Desde novembro de 2025, uma queda de braço está acontecendo entre a Abraciclo, entidade que reúne grande parte das montadoras de motos situadas em Manaus (AM), e a Shineray, uma das poucas montadoras de motocicletas nacionais a não ser associada à entidade e não se beneficiar totalmente das isenções fiscais provenientes da produção de motos no Pólo Industrial de Manaus (PIM).

No final do ano, a Abraciclo protocolou um processo junto ao Ministério da Justiça e da Segurança Pública após abrir um processo administrativo na Secretaria Nacional de Defesa ao Consumidor (SENACON). Na acusação consta que testes e laudos técnicos apontam que as motos da Shineray excedem limites de emissões de poluentes e ruídos estabelecidos por lei.

A entidade afirma ter recebido informações de suas associadas de alguns modelos da Shineray estariam chegando às lojas sem catalisador, cânister e ventilação do cárter das motos e os dados previamente enviados confirmariam que ausência de tais equipamentos estaria afetando as emissões. Desde então, a montadora tem alegado que os testes não teriam sido feitos de forma imparcial, já que a realização teria sido feita em laboratórios de associadas da Abraciclo.

Segundo o portal Auto Papoa Abraciclo informou que novos testes foram realizados em laboratório independente da empresa Marelli, e os dados corroborariam aqueles inicialmente enviados inicialmente pela entidade ao Ministério da Justiça.

O laudo da Marelli relatou o teste das Shineray Rio 125 EFI, SHI 175 EFI e JEF 150S, adquiridas no mercado e encaminhadas diretamente ao laboratório. Segundo o relatório da Marelli, encaminhado pela Abraciclo ao governo, as motocicletas excederam os limites legais em 63 dos 64 parâmetros analisados, registrando em alguns deles emissões de poluentes até 30 vezes superiores ao permitido.

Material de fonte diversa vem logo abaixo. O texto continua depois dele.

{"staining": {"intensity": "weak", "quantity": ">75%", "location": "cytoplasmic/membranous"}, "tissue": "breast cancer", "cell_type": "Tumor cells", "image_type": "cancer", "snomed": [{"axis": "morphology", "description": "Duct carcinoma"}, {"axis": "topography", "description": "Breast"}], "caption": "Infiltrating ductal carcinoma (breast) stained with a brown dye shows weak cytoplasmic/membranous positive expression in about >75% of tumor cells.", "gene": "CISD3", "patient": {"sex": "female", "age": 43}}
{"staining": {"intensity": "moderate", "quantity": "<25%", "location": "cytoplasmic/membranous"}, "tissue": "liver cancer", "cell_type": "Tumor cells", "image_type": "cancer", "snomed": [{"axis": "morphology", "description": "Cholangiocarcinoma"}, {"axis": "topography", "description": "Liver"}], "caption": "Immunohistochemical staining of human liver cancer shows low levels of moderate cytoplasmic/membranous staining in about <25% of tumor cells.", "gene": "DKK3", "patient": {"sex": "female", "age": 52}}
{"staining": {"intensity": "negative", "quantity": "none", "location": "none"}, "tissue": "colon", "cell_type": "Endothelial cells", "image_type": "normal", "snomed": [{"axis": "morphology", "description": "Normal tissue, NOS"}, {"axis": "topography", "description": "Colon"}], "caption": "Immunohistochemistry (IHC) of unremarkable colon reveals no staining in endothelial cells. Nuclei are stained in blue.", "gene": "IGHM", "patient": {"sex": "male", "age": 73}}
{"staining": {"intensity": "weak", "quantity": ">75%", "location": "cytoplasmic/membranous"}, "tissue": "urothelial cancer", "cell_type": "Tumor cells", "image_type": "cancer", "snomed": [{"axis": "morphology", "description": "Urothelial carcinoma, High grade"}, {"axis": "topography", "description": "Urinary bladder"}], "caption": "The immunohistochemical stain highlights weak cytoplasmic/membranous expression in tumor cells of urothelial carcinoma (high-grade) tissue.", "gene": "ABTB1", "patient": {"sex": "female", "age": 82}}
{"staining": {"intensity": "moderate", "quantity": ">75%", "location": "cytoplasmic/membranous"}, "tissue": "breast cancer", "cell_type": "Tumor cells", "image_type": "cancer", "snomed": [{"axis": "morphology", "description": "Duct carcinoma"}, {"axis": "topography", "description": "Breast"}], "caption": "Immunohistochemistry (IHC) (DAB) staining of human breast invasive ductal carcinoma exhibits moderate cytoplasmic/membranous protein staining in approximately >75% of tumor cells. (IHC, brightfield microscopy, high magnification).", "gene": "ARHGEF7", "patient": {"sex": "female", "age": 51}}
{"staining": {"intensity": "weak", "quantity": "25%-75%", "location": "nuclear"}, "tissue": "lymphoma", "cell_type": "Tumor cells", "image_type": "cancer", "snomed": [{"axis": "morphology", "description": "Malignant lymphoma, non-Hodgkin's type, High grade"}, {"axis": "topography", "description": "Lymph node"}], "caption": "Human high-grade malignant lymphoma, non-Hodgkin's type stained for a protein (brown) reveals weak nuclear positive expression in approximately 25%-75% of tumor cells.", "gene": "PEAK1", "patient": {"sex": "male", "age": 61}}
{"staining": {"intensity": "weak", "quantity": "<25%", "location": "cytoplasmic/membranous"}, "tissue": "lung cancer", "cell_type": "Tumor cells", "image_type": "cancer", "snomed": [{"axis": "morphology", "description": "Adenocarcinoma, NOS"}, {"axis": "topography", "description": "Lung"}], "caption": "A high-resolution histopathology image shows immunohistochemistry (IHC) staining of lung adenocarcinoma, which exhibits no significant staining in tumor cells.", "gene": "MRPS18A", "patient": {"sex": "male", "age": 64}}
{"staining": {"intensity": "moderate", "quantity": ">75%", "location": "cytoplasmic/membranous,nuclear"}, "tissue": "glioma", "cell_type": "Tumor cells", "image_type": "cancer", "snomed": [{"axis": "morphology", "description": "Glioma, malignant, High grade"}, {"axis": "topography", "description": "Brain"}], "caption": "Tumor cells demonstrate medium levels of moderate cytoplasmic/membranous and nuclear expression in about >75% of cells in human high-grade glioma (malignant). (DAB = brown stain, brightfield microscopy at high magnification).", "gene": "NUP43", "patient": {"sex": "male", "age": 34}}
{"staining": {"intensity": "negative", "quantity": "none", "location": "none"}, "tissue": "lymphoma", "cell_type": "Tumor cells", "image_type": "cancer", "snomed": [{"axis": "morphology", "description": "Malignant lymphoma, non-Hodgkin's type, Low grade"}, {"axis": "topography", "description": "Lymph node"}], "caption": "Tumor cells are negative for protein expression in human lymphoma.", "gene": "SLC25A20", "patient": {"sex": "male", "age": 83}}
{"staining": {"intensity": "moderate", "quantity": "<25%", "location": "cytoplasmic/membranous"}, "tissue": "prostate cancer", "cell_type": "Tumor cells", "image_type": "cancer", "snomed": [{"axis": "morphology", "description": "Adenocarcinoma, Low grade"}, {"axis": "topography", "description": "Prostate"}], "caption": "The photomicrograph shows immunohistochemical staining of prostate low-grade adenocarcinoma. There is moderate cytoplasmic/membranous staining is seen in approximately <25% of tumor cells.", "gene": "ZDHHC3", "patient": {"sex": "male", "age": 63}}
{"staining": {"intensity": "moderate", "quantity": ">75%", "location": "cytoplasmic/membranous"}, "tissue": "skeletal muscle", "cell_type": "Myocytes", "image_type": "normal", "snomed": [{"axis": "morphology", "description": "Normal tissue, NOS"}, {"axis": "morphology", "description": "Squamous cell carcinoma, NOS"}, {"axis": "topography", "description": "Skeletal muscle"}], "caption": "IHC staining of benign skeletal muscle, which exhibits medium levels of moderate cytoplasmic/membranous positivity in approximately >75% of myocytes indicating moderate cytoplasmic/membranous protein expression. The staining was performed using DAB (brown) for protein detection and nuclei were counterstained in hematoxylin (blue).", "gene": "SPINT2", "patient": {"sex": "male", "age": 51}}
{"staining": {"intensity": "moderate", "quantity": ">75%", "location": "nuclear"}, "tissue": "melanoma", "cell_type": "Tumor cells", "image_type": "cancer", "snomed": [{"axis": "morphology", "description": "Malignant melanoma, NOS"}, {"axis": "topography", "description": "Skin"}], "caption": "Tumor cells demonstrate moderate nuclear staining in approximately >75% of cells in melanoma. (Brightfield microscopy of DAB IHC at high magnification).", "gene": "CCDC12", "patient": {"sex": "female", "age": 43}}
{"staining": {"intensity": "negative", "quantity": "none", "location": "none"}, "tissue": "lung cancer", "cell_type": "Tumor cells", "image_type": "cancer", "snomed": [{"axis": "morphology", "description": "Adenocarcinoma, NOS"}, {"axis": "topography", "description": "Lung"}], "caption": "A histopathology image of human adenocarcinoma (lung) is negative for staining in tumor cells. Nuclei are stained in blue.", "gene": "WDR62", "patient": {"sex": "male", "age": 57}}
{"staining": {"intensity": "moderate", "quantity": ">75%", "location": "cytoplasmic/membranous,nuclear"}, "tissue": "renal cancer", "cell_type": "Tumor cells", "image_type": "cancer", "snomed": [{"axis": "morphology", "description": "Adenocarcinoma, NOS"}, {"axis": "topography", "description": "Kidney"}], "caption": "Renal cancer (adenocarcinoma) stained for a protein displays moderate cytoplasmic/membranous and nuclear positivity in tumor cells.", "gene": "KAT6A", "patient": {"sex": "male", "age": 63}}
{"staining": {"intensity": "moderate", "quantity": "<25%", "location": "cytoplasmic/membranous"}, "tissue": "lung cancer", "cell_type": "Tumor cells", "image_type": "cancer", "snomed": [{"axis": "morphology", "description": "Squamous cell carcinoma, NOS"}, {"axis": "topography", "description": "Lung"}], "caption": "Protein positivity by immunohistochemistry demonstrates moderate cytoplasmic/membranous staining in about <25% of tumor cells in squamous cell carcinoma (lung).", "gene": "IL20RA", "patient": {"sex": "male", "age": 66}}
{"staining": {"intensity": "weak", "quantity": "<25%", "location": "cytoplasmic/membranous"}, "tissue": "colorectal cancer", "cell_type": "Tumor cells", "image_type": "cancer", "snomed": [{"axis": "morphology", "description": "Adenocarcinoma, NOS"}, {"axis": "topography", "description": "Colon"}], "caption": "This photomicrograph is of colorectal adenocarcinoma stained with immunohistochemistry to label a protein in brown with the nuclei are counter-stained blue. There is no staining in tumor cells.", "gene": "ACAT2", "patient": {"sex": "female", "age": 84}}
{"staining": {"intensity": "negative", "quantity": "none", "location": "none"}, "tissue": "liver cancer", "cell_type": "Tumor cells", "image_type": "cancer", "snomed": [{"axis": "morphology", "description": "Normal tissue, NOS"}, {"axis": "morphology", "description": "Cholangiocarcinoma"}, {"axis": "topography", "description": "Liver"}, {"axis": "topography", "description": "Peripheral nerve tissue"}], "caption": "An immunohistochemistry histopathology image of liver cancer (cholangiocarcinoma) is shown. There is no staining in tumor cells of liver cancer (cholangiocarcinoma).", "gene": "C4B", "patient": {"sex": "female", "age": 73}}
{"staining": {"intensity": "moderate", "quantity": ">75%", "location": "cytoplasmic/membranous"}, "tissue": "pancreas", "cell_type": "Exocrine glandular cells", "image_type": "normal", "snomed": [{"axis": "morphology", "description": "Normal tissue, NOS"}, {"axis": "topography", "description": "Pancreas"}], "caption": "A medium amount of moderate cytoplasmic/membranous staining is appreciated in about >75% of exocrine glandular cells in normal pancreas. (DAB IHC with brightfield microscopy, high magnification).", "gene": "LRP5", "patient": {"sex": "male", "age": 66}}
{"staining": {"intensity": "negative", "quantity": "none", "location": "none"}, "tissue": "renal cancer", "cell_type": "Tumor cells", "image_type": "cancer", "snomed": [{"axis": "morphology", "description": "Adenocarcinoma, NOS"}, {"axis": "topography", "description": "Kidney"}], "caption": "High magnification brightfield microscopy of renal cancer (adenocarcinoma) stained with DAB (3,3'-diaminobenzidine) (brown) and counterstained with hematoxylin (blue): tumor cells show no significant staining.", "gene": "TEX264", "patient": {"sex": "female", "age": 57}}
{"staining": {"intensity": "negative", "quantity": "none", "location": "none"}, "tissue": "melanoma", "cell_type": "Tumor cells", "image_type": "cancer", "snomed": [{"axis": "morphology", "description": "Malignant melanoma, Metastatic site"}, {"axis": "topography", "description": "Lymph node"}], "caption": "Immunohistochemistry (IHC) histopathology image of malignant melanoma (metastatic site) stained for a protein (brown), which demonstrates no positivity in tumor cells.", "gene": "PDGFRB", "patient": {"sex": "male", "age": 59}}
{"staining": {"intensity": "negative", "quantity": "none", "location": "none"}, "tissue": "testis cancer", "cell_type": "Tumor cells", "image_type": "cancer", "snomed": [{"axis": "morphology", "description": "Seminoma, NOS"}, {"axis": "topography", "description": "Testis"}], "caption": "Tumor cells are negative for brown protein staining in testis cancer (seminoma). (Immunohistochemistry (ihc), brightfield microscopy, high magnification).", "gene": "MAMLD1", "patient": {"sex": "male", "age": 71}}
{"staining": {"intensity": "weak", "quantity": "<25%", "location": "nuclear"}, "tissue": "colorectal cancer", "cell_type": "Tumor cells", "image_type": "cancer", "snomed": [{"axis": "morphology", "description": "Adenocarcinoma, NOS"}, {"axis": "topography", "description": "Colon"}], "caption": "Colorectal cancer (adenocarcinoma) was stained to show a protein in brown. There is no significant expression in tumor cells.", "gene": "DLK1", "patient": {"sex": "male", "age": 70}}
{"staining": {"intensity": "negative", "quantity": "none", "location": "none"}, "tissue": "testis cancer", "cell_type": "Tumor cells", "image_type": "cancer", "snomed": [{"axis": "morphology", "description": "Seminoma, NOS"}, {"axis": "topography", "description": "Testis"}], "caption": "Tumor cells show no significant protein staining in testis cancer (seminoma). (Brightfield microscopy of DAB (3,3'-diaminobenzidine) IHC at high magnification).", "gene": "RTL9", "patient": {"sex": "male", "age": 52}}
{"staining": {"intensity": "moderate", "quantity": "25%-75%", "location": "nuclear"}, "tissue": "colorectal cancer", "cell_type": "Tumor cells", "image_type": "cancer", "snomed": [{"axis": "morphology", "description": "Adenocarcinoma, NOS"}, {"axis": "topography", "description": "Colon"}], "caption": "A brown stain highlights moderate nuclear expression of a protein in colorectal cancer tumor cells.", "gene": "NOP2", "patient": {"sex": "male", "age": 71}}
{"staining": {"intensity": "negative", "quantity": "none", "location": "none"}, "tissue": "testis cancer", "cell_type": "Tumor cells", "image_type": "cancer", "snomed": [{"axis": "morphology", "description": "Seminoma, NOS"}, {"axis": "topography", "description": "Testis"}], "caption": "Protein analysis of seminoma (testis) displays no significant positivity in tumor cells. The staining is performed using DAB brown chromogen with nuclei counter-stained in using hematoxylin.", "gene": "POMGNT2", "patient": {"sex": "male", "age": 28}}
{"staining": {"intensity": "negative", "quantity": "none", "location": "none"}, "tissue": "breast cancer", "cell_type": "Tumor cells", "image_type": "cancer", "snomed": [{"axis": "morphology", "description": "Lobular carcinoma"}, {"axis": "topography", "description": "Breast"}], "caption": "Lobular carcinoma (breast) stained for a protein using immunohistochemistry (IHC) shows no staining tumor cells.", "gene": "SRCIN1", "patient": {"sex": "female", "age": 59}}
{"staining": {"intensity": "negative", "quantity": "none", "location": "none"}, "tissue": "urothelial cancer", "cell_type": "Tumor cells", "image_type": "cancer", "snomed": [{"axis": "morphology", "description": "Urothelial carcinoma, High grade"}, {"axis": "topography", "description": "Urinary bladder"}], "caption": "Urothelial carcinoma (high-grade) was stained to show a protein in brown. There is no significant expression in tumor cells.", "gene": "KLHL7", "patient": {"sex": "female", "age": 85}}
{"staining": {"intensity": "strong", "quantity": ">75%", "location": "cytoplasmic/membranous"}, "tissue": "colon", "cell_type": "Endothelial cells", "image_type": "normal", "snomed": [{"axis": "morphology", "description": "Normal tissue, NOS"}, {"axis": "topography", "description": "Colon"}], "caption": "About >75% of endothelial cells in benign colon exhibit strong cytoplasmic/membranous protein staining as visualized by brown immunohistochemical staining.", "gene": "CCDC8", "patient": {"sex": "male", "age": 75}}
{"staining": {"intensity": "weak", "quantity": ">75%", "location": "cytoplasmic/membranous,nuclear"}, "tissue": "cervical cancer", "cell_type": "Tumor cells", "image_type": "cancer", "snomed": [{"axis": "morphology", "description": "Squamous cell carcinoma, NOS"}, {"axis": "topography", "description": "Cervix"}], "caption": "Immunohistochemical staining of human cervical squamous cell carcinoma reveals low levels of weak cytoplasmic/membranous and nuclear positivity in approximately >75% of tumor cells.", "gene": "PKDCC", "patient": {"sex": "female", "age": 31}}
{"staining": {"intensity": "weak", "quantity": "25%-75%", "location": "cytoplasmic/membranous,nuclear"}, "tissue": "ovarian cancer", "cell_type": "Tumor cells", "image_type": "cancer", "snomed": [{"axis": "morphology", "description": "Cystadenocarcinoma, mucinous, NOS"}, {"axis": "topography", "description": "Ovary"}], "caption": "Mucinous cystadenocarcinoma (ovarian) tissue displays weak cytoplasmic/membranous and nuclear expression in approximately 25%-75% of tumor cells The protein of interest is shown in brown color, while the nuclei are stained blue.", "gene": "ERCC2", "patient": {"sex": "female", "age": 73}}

Em apresentação dos resultados da Abraciclo no semestre, Marcos Bento, presidente da entidade, informou que a Shineray está cometendo um “total desrespeito” com o consumidor e que a Associação Brasileira dos Fabricantes de Motocicletas, Ciclomotores, Motonetas, Bicicletas e Similares aguarda o retorno do Ministério da Justiça e da SENACON.

Motor1.com Brasil entrou em contato com a Shineray do Brasil em busca de um posicionamento oficial a respeito deste processo, mas a montadora se recusou a responder sobre o tema. A empresa enviou apenas um comunicado afirmando que:

“Em razão de o tema estar sob segredo de justiça, não é possível tecer comentários adicionais. Informamos apenas que a Shineray já apresentou as manifestações cabíveis no processo, respeitando integralmente os trâmites institucionais.”